Searching for harmony
All three events also featured ample discussion about if or how aspects of current EPR programs could be better aligned. While regulators are working to align certain definitions where possible, they also noted that certain state programs were uniquely designed for a reason.
David Allaway, senior policy analyst at the Oregon Department of Environmental Quality, said during NERC’s Rethink Resource Use Conference that he sees a potential benefit to harmonizing ecomodulation approaches in some cases. But at the same time, he said, “I fear that the push for harmonization will lead to a race to the bottom” by potentially limiting the ability for states to craft policies based on their respective needs.
As for those who critique other unique aspects of Oregon’s law, such as responsible end market requirements, Allaway said “that’s not negotiable for us,” as market issues were a leading motivation for the law in the first place.
Allaway said Oregon’s system was established based on specific regional priorities, such as putting an end to exporting certain types of material that led to dumping in other countries. The state’s approach to ecomodulation and life cycle analysis is also informed by years of work on greenhouse gas inventories and consumption-based accounting, which challenges many commonly held assumptions about recyclability.
Each state has its own unique factors in terms of collection access and market infrastructure. Colorado, for example, has many areas that will be getting recycling service for the first time. Maine also has many rural areas that previously had access to recycling but lost it in recent years. Meanwhile, in Maryland, collection service may be more common but local end markets are lacking for certain commodities.
Jason Bergquist, vice president of consulting firm RecycleMe, said during the NERC event that he hears concerns from clients about where this is all headed.

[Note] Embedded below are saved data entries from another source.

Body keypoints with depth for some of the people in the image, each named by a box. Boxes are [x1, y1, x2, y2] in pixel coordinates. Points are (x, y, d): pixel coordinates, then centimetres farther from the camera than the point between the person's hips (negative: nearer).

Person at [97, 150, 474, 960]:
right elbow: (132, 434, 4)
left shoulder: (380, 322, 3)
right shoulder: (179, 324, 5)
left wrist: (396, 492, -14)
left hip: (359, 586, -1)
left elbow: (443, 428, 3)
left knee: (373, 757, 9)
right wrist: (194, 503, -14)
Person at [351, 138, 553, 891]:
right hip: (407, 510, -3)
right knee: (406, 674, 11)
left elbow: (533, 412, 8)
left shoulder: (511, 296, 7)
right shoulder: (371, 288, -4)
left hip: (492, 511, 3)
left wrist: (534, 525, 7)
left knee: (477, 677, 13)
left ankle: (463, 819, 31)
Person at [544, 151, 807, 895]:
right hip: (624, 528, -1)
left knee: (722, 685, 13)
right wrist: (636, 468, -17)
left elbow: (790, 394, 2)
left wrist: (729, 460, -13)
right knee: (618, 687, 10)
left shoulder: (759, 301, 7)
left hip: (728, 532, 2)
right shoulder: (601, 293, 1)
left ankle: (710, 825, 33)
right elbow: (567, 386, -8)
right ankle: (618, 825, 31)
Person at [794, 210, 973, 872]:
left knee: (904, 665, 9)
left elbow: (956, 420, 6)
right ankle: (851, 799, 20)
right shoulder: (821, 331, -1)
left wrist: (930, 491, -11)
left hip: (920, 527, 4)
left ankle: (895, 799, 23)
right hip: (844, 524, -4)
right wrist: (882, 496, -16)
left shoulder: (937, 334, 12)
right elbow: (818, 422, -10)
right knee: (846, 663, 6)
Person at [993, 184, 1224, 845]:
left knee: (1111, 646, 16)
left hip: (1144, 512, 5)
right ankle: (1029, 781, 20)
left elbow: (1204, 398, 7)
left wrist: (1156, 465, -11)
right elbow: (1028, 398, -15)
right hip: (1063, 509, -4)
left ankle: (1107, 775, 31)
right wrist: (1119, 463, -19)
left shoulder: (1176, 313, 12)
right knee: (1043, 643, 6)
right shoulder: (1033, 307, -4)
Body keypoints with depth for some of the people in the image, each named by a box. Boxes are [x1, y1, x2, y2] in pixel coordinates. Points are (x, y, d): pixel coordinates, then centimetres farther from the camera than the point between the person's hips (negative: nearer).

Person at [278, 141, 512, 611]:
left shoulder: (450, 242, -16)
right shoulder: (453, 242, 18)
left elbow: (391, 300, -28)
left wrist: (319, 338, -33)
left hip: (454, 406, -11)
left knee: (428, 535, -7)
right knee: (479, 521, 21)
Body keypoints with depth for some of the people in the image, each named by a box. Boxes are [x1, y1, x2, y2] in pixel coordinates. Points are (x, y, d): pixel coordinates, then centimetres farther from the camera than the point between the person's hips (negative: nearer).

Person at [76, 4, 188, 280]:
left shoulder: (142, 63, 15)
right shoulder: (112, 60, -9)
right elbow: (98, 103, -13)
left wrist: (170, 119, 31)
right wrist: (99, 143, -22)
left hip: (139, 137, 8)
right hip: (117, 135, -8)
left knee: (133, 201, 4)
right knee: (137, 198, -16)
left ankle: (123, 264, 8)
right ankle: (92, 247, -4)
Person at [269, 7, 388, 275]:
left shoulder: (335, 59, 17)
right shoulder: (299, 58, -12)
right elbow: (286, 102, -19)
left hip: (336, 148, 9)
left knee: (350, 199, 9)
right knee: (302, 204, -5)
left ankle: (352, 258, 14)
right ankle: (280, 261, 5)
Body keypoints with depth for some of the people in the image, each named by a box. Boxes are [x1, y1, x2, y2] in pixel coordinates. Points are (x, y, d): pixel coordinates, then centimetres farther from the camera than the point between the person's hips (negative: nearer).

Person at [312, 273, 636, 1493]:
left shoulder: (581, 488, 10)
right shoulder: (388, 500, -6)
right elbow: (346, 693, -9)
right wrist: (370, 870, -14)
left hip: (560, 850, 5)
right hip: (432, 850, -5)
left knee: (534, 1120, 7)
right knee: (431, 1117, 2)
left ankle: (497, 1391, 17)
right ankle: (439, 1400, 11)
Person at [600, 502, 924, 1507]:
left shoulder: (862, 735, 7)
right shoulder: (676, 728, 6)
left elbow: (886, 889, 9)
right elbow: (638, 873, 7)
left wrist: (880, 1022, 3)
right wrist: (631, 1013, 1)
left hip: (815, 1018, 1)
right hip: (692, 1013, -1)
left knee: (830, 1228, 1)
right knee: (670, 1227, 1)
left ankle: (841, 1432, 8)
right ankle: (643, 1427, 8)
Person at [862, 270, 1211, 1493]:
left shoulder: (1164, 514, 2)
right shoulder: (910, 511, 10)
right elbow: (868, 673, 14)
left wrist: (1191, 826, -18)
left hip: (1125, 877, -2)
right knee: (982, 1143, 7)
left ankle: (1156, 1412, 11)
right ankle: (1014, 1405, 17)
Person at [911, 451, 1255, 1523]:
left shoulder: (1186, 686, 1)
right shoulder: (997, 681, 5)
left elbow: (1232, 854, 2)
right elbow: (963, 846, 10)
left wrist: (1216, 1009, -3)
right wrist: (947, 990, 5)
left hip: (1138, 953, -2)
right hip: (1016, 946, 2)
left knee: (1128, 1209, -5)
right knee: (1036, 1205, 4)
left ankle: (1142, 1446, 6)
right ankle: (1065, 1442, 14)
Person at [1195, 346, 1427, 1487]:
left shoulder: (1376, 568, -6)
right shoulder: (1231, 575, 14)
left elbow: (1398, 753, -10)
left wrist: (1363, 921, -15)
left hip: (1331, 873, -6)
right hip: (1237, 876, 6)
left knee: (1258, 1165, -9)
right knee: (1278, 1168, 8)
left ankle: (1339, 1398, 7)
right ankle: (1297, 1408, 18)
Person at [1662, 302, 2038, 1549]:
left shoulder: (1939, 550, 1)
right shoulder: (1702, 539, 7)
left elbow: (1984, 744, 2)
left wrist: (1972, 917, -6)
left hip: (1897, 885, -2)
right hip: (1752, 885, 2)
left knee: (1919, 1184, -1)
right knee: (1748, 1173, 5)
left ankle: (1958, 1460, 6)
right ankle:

“If we get to a couple years down the road and we’ve got, let’s just pretend, 25 states with EPR, with different deadlines, different [covered material] lists, different definitions, different ecomodulation — my concern as a fan of EPR is that the pushback will be so significant that it could get existential for the producers,” he said, in terms of costs and compliance management.
At the same time, Bergquist said the experiences of packaging EPR in Europe and Canada show it may take years to get toward any kind of harmonized system.
Back at SPC Advance and the co-located How2Recycle Summit, California loomed large throughout the week when it came to these questions.
Karen Kayfetz, chief of CalRecycle’s product stewardship branch, said regulators from different EPR states try to talk to one another as much as possible but in some cases they’re limited by the statutes that created these programs.
“We each have our own legal frameworks we have to work within,” she said. “So harmonization starts with the legislatures, and that is not our responsibility, but it is something that we could see change and evolve over the coming years.”
As all of these complex questions get worked out, Kayfetz reminded attendees that CalRecycle may currently be “the face” of the program but that’s not the long-term goal.
“What would make me the happiest is if you leave here thinking ‘let’s go talk more to CAA.’ Because EPR is a policy mechanism that is meant to be a public-private partnership where the public entity ... is overseeing the PRO,” she said. “They are your partner and we are their police.”
In a separate session, CAA’s Buckingham described the work of ramping up different state fee and reporting programs as building a plane while flying it. The group is working to streamline its own reporting processes as much as possible, but they and others anticipate things will only get more complicated in the near term.
“2026 will bring with it a new set of EPR laws and recycled content laws,” predicted KDP’s Schwarze, “and they're going to be different than what we have right now.”